#### ACTIVITY:
All entries below are to be returned exactly, with pictures left out.

Data excerpts:
========

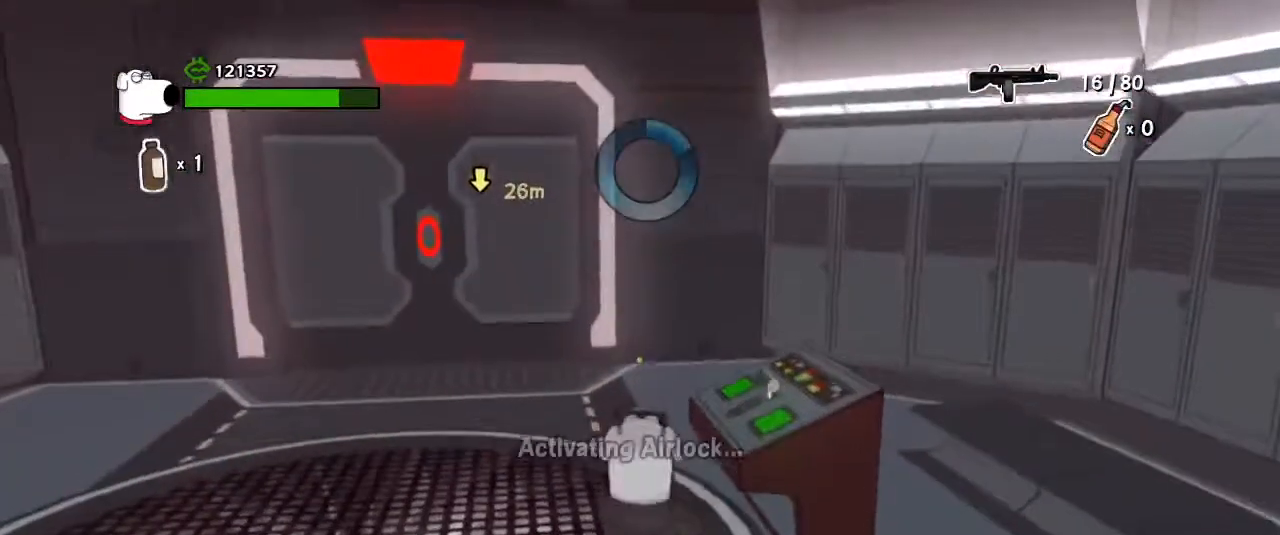
{"keys": ["r"], "mouse": [], "events": [[267, "e", "down"], [367, "e", "up"]]}
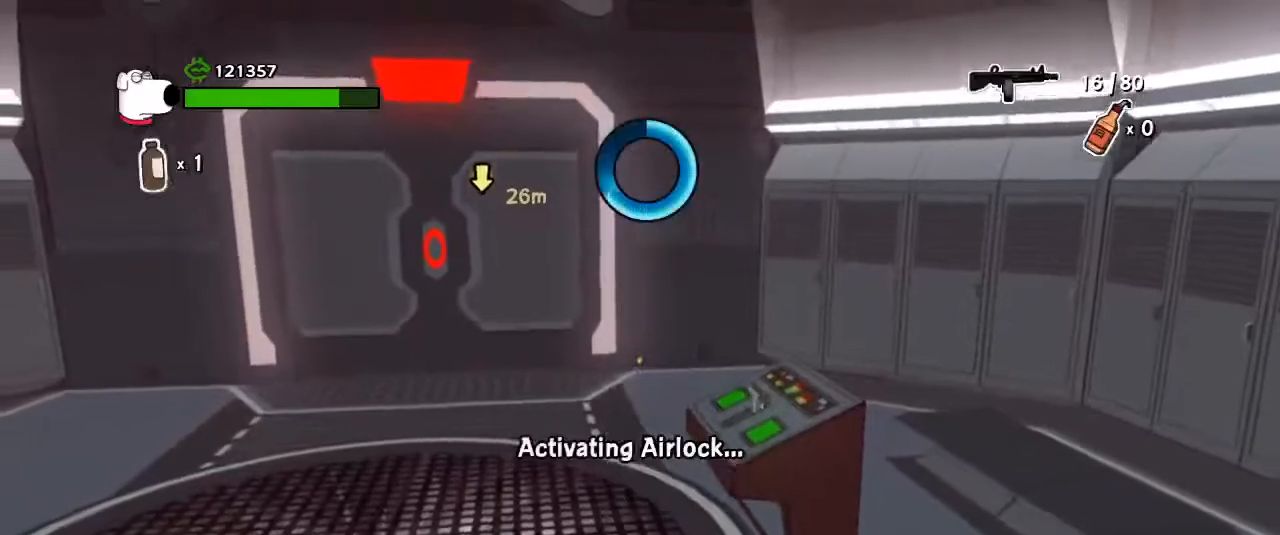
{"keys": ["e", "r"], "mouse": [], "events": [[233, "e", "down"], [333, "e", "up"], [433, "e", "down"]]}
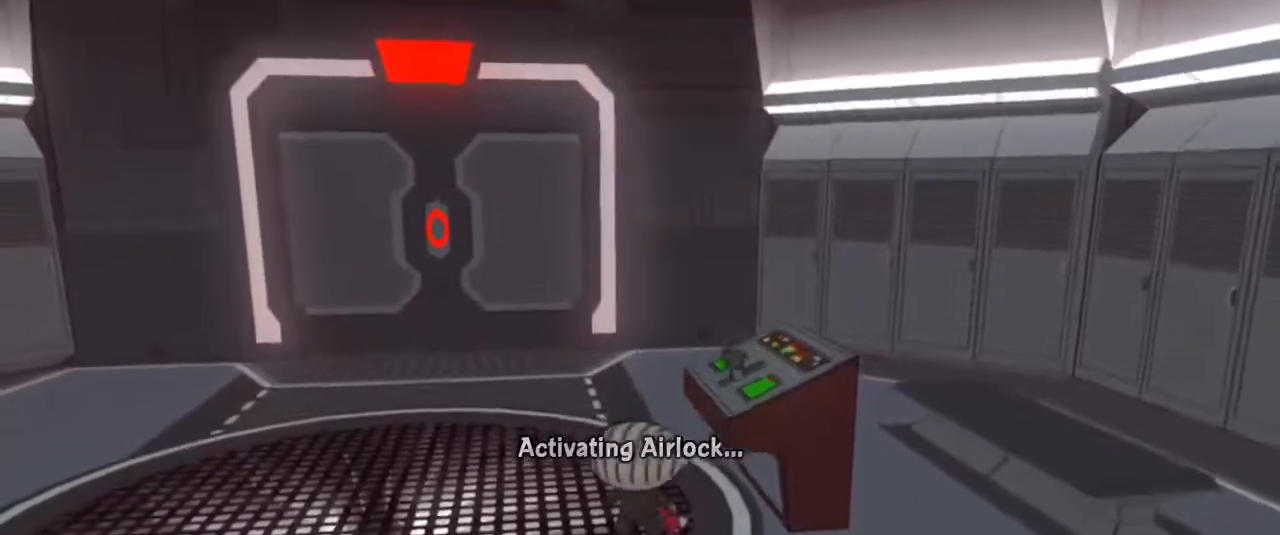
{"keys": [], "mouse": [], "events": [[33, "e", "up"], [433, "r", "up"]]}
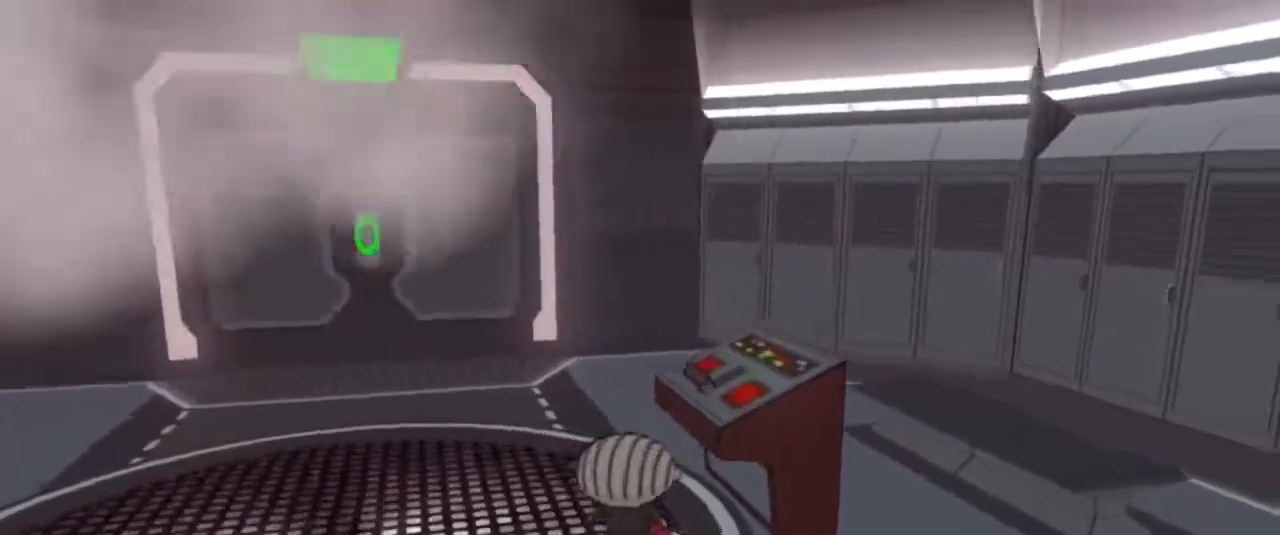
{"keys": [], "mouse": [], "events": []}
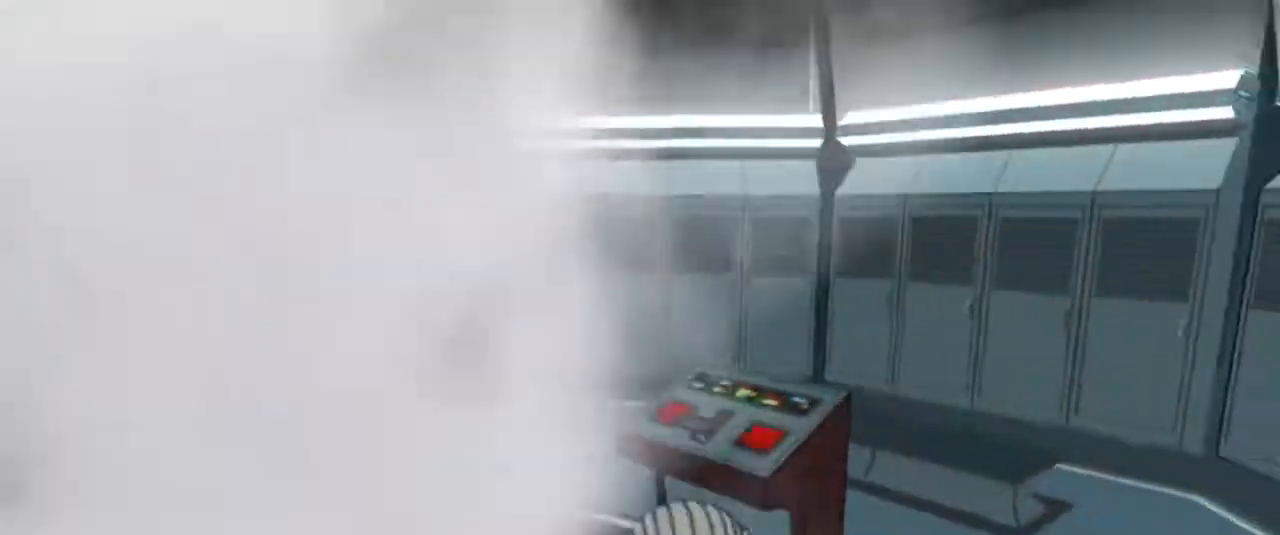
{"keys": [], "mouse": [], "events": []}
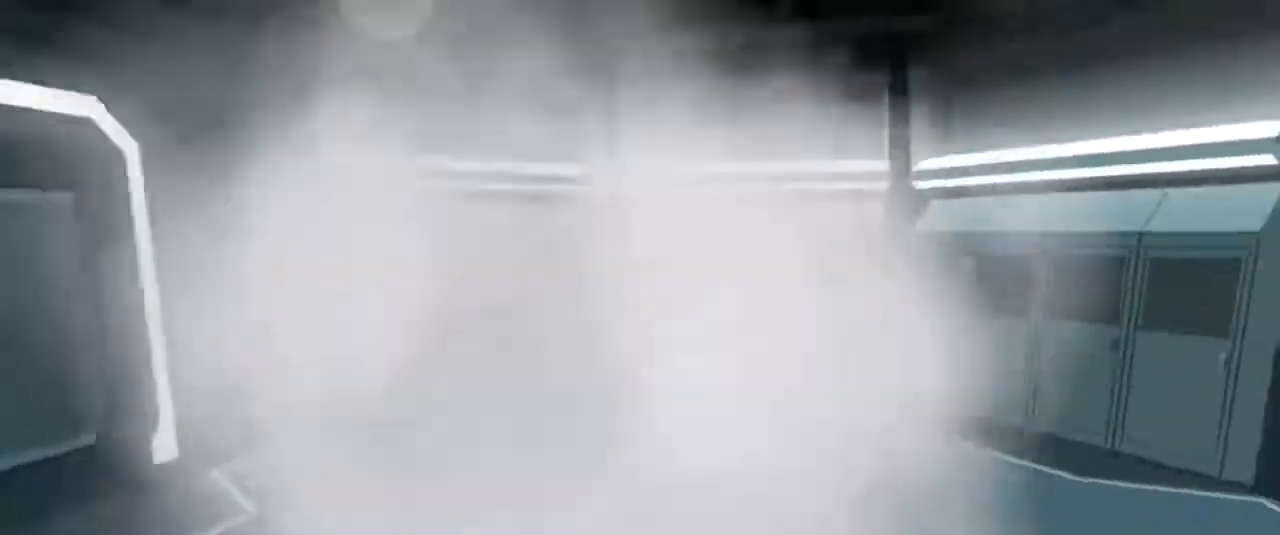
{"keys": [], "mouse": [], "events": []}
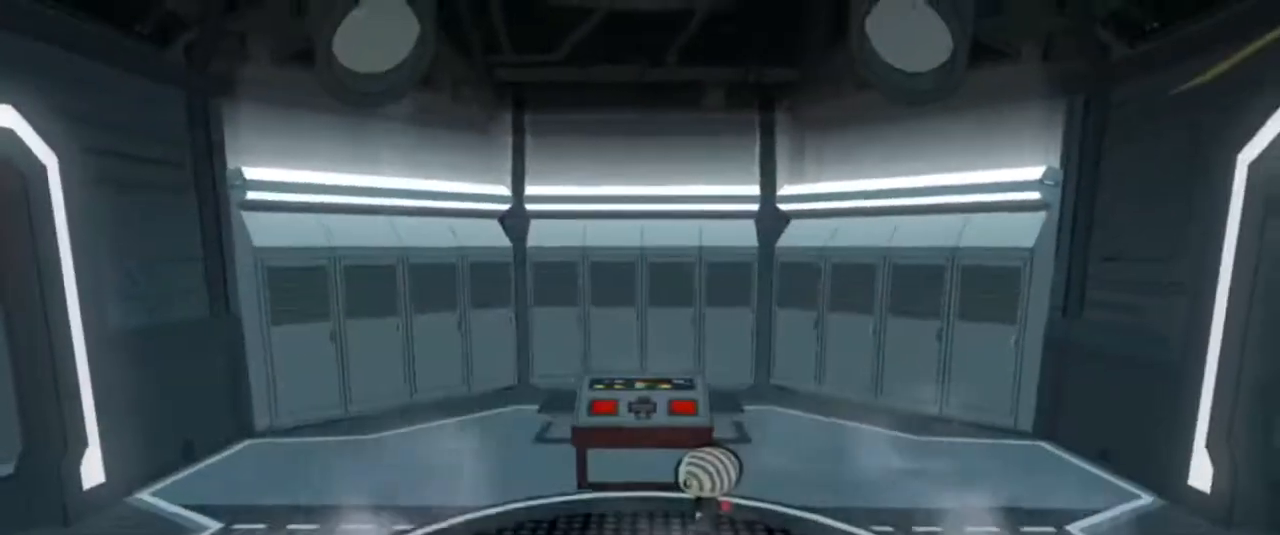
{"keys": ["a", "w"], "mouse": [], "events": [[33, "a", "down"], [100, "w", "down"]]}
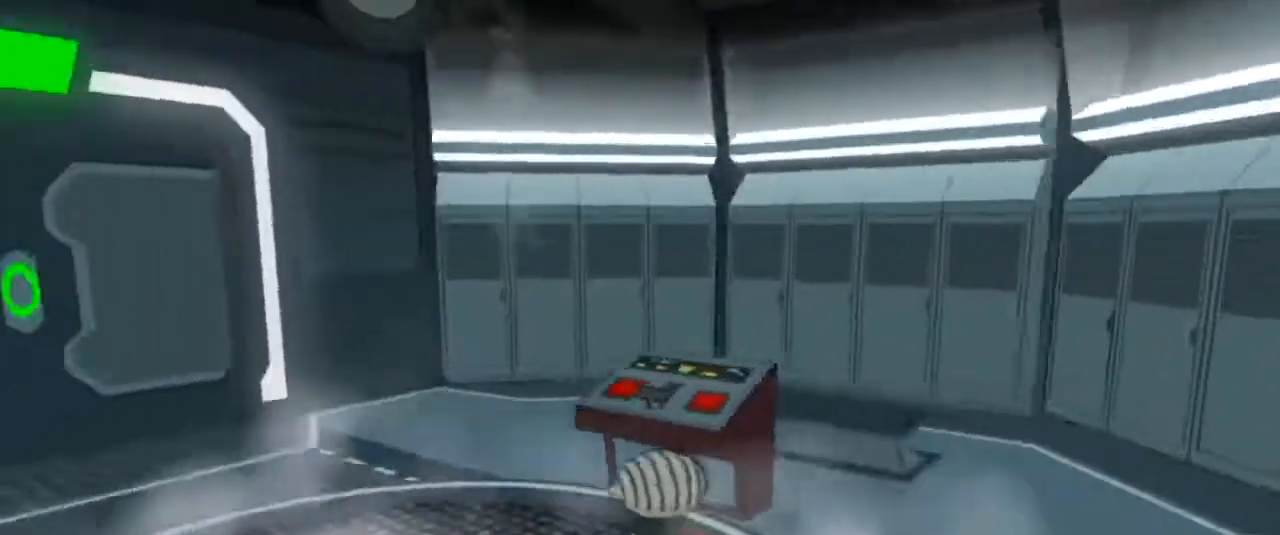
{"keys": ["a", "w"], "mouse": [], "events": []}
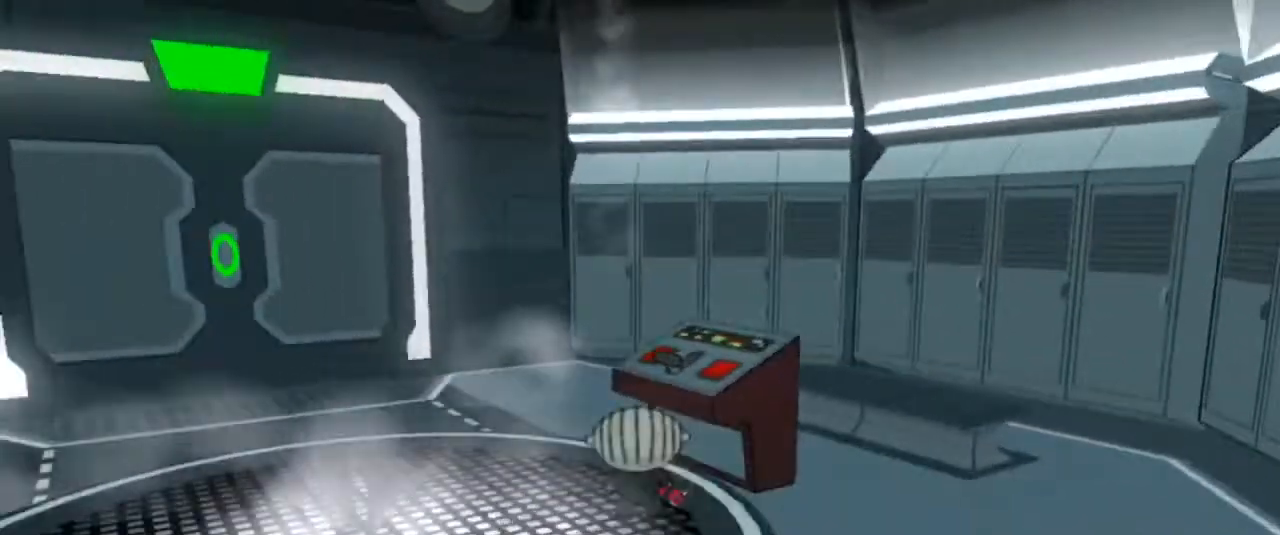
{"keys": ["a", "w"], "mouse": [], "events": []}
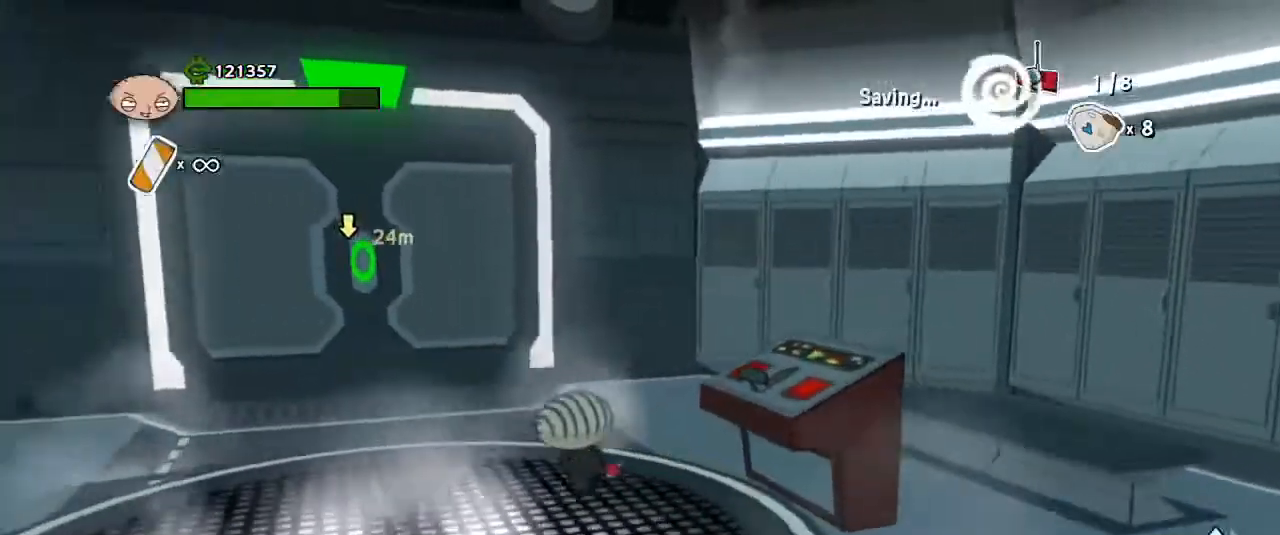
{"keys": ["w"], "mouse": [], "events": [[100, "a", "up"], [167, "shift", "down"], [333, "shift", "up"]]}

========

#### ANSWER TO THIS TASK:
{"keys": ["r"], "mouse": [], "events": [[267, "e", "down"], [367, "e", "up"]]}
{"keys": ["e", "r"], "mouse": [], "events": [[233, "e", "down"], [333, "e", "up"], [433, "e", "down"]]}
{"keys": [], "mouse": [], "events": [[33, "e", "up"], [433, "r", "up"]]}
{"keys": [], "mouse": [], "events": []}
{"keys": [], "mouse": [], "events": []}
{"keys": [], "mouse": [], "events": []}
{"keys": ["a", "w"], "mouse": [], "events": [[33, "a", "down"], [100, "w", "down"]]}
{"keys": ["a", "w"], "mouse": [], "events": []}
{"keys": ["a", "w"], "mouse": [], "events": []}
{"keys": ["w"], "mouse": [], "events": [[100, "a", "up"], [167, "shift", "down"], [333, "shift", "up"]]}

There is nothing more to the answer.